At day 8, 37.8% of patients on clobetasol achieved ACC grade 0 versus 18.1% on placebo (OR 2.8, p<0.0001). For VAS pain score of 0, 54.7% on clobetasol versus 36.5% on placebo (OR 2.1, p=0.0005). Follow-up occurred on days 3, 8, 15, and 29.

Adverse events occurred in 3.9% of patients on clobetasol and 5.5% on placebo. Serious adverse events, discontinuations, and tolerability were not reported. Key limitations include the absence of reported practice relevance, funding, or conflicts.

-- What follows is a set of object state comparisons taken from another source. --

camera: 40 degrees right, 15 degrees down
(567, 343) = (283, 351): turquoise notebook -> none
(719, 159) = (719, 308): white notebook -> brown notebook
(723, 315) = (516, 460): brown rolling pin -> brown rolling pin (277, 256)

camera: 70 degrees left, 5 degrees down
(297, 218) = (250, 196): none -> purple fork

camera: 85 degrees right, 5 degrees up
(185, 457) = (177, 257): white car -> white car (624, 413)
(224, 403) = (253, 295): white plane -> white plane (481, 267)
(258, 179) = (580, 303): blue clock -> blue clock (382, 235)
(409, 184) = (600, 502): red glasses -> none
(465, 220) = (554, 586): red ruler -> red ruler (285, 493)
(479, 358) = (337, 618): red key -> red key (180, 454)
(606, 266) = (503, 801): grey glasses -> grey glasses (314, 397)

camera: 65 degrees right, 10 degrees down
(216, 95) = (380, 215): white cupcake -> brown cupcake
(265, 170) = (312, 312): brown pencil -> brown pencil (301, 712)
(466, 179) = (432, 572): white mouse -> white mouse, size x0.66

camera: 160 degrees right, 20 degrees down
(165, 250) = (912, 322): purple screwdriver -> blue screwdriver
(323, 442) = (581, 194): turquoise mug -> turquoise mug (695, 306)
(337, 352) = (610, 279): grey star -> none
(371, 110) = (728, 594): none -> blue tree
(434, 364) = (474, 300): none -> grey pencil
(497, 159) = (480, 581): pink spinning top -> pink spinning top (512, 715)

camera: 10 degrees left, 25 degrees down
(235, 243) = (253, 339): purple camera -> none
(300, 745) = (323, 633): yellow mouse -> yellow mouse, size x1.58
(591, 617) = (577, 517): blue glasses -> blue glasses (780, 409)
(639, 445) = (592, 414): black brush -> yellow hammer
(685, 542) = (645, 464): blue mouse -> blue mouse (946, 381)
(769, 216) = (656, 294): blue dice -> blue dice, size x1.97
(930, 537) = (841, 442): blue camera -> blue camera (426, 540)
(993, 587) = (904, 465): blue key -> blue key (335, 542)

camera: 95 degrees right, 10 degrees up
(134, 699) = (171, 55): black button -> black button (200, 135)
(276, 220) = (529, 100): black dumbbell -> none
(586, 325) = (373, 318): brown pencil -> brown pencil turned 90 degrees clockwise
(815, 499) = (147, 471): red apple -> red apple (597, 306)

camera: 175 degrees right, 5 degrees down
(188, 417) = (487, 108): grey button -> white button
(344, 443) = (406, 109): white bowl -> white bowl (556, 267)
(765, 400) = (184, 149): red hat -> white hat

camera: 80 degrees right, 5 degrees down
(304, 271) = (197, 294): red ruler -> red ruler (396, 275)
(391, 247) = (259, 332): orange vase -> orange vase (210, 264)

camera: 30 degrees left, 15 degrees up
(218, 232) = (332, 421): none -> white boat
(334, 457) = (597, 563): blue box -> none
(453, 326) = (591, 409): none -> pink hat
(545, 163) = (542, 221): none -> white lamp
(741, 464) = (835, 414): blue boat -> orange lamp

The results suggest a treatment effect for clobetasol in this specific postoperative setting, but the generalizability and long-term outcomes are not established.

Study Details

Study typeRct
Sample sizen = 426
EvidenceLevel 2
PublishedMay 2026
View Original Abstract ↓
OBJECTIVE: To assess the effect of clobetasol propionate ophthalmic nanoemulsion, 0.05% (clobetasol) on ocular inflammation and eye pain associated with cataract surgery. DESIGN: Two independent twin phase 3 multicentre, randomised, parallel-group, double-masked, placebo-controlled clinical studies. SETTING: The CLOSE-1 and the CLOSE-2 trials, respectively, involved 19 and 17 sites in the USA. PARTICIPANTS: Patients who presented inflammation of at least five cells in the anterior chamber on the first day after routine unilateral cataract surgery INTERVENTIONS: Participants were randomised to either clobetasol or placebo four times a day for 14 days. Follow-up visits occurred on days 3, 8, 15 and 29. PRIMARY AND SECONDARY OUTCOME MEASURES: The primary endpoint was the proportion of patients with anterior chamber cell (ACC) grade 0 on day 8. A key secondary efficacy endpoint was the proportion of patients with a Visual Analogue Scale (VAS) pain score of 0 on day 8. Safety was also assessed. RESULTS: 426 patients were randomised: 281 to the clobetasol arm and 145 to the placebo arm. The proportion of patients with ACC of 0 at day 8 was significantly superior with clobetasol (37.8% vs 18.1%; odds ratio [OR] 2.8; p<0.0001). The percentage of patients with a VAS pain score of 0 on day 8 was greater with clobetasol (54.7% vs 36.5%; OR 2.1; p=0.0005). Related treatment-emergent adverse events were reported in 3.9% of patients on clobetasol and 5.5% on placebo. CONCLUSIONS: Clobetasol propionate ophthalmic nanoemulsion 0.05% is an effective and safe therapeutic option for treating inflammation and pain associated with cataract surgery. TRIAL REGISTRATION NUMBERS: CLOSE-1 (NCT04246801) and CLOSE-2 (NCT04249076).